» **PROVIDED TEXT**

────────────────────────────────────────

Morales-Perez also argues that the district court violated his Sixth Amendment rights by considering his prior conviction at all in determining his sentence because he did not admit the prior conviction when he pled guilty. A prior drug conviction "need not be proven beyond a reasonable doubt or admitted by the defendant to satisfy the Sixth Amendment." United States v. Esparza-Gonzalez, 422 F.3d 897, 907 (9th Cir.2005). This argument therefore fails.
Morales-Perez finally seeks a limited remand pursuant to United States v. Ameline, 409 F.3d 1073 (9th Cir.2005) (en banc). Because we vacate his sentence and remand for resentencing pursuant to the modified categorical approach, we need not consider Ameline. However, the district court will resentence Morales-Perez under the current advisory system.
The sentence is VACATED, and the case is REMANDED for resentencing.
TALLMAN, Circuit Judge, dissenting:
We must presume that when the United States Sentencing Commission wrote the enhancement guideline for prior drug trafficking offenses it had in mind Title 21 of the United States Code. Section 841(a)(1) declares that it "shall be unlawful for any person knowingly or intentionally . . . to manufacture, distribute, or dispense, or possess with intent to . . . distribute . . . a controlled substance. . . ." 21 U.S.C. § 841(a)(1) (emphasis added). That is the heart of federal drug trafficking offenses and the California statutes are no different. The intent to sell element is the key to the proper analysis which the majority overlooks.

────────────────────────────────────────

» **ACTIVITY**
According to the opinion excerpt, what does the court do with the sentence and the case? Rely only on the opinion excerpt.

────────────────────────────────────────

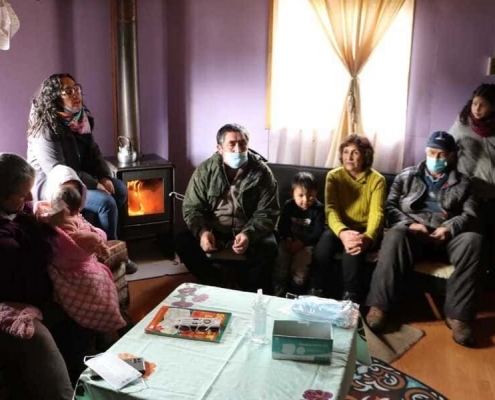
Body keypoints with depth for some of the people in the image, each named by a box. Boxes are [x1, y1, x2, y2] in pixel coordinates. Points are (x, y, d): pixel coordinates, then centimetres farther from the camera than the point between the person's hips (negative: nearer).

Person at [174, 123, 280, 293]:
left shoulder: (261, 172, -10)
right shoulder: (205, 170, -7)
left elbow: (267, 213, -11)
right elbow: (192, 208, -6)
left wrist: (248, 234, -31)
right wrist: (202, 231, -28)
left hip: (249, 232, -1)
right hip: (214, 230, 2)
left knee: (268, 247, -30)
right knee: (182, 242, -20)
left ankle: (246, 291, -8)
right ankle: (214, 284, -3)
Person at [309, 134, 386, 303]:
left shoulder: (377, 179, -6)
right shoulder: (334, 176, -2)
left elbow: (376, 213, -18)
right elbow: (331, 209, -15)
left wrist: (368, 237, -41)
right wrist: (342, 232, -38)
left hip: (364, 231, -1)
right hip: (340, 228, 1)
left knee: (353, 250, -35)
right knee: (324, 243, -32)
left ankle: (351, 300, -25)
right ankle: (317, 295, -22)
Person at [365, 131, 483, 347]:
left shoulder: (462, 183, 19)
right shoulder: (407, 176, 18)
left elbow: (471, 215, 8)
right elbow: (390, 206, 8)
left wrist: (450, 228, -14)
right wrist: (409, 224, -11)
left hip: (446, 236, 1)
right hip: (413, 233, -1)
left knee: (473, 241, -33)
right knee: (395, 236, -37)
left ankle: (458, 315, -30)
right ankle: (378, 306, -38)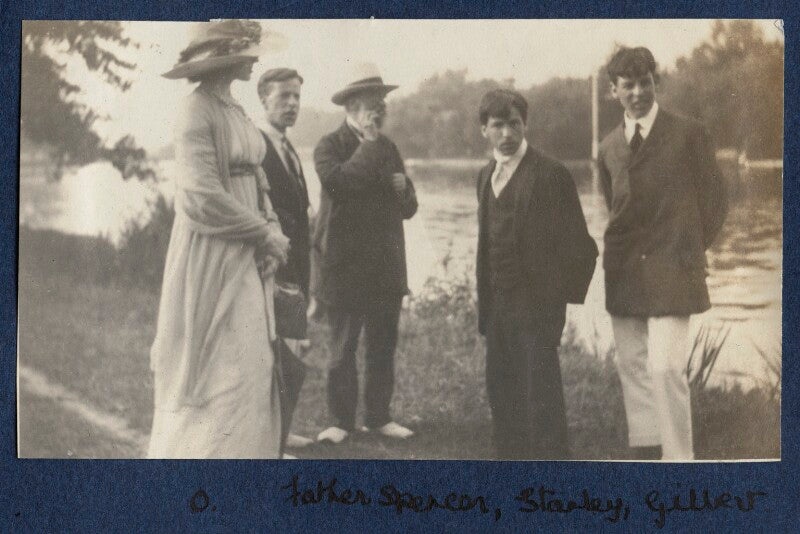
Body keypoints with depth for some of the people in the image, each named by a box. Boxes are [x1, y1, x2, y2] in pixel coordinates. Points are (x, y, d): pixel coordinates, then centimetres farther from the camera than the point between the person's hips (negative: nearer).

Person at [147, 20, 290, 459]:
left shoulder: (235, 111, 12)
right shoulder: (198, 111, -14)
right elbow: (202, 196, -21)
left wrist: (273, 230, -2)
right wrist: (265, 234, -13)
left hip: (245, 262, 9)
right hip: (211, 262, -9)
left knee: (251, 369, 13)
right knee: (214, 373, -2)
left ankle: (241, 447, 24)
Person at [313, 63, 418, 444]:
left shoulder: (388, 148, 15)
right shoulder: (330, 146, -4)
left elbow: (408, 208, 17)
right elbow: (338, 182, -26)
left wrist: (402, 188, -6)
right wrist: (368, 143, -17)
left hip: (386, 268, 6)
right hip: (345, 266, -5)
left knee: (383, 348, 10)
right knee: (342, 350, 4)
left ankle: (378, 416, 20)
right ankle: (341, 420, 12)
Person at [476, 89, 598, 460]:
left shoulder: (550, 174, -9)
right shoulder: (486, 176, 13)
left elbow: (579, 246, -8)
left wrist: (563, 293, -8)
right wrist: (485, 302, 12)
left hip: (537, 306, -7)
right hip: (497, 306, 7)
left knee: (541, 397, -5)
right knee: (501, 393, 11)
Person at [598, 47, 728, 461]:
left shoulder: (688, 134, -2)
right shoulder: (608, 147, 11)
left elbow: (714, 201, 3)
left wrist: (687, 251, 6)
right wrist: (623, 253, 12)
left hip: (670, 270, -5)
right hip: (623, 272, 5)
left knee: (666, 368, -13)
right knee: (631, 366, 10)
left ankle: (679, 458, -3)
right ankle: (644, 451, 23)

────────────────────────────────────────

» **EXERCISE OUTPUT**
The sentence is vacated, and the case is remanded for resentencing.